→ **READING TEXT**
···
Purpose: Digital Subtraction Angiography (DSA) is an X-ray-based imaging modality intimately related to minimally invasive procedures in interventional radiology, cardiology, vascular and neurologic surgery. Emulating tomographic methods like 3D vessel reconstruction and flat-panel detector CT perfusion imaging increases its diagnostic utility. This study demonstrates a hardware and software setup expanding DSA capability to functional perfusion imaging by assessing planar cerebral perfusion at runtime.
Methods: The setup uses an HDMI video splitter and frame-grabber for duplicating the video output of the intervention suite to an arbitrary machine at the time of image acquisition. A selection of methods, including numerical approximation and neural network inference of fitted curve features, is applied to create perfusion parameter maps and compare their respective completion times over a set of angiographic runs.
Results: We identified two distinct perfusion estimation methods able to yield results within 1-2 s, signal deconvolution using single-value decomposition (SVD) and numerical curve feature estimation, as well as a variation on conventional curve fitting that massively shortened calculation times from five minutes to clinically feasible 30 s.
Conclusion: Directly accessing image data outside of the angiography suite enables real-time angiographic cerebral perfusion evaluation in the clinical workflow. This way, on-the-fly analysis of angiograms in clinical settings, e.g., angiographic perfusion, is made possible, facilitating future clinical studies.
Keywords: Artificial intelligence; Cerebral perfusion; Digital subtraction angiography; Stroke.
© 2026. The Author(s).
···
→ **EXTRACTED MATERIAL**
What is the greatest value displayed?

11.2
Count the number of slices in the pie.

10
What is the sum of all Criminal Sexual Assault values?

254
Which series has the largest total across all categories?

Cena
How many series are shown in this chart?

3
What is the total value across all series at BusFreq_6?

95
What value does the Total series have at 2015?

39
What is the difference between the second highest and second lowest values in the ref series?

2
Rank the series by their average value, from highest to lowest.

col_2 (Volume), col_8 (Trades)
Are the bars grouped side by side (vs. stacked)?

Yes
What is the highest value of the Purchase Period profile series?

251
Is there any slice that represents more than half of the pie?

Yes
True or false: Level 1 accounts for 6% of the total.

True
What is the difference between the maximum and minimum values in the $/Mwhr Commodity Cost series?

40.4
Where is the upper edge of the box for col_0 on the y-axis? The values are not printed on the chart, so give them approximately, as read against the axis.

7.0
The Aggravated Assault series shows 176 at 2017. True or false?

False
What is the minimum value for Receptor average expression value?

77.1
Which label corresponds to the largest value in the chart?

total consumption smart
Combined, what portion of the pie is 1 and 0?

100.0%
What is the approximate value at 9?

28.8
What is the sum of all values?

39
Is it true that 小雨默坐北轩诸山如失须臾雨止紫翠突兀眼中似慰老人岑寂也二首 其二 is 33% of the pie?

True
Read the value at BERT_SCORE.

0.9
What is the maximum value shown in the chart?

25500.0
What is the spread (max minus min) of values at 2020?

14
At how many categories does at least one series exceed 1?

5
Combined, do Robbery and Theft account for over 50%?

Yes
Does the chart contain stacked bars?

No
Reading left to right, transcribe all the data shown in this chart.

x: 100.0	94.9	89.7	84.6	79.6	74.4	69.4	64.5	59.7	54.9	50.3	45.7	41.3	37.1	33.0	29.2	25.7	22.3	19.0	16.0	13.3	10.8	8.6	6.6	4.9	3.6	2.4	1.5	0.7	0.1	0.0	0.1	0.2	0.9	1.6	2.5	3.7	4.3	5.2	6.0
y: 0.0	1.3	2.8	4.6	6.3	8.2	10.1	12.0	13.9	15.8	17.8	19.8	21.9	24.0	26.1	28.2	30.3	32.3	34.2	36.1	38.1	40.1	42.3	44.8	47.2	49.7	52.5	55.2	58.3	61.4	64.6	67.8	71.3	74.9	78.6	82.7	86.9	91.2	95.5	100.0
···
→ **WHAT IS EXPECTED**
According to the DSA perfusion abstract, what hardware duplicates the video output of the intervention suite to another machine? The data after the abstract is separate material, not part of it.

→ **ANSWER BOX**
An HDMI video splitter and frame-grabber.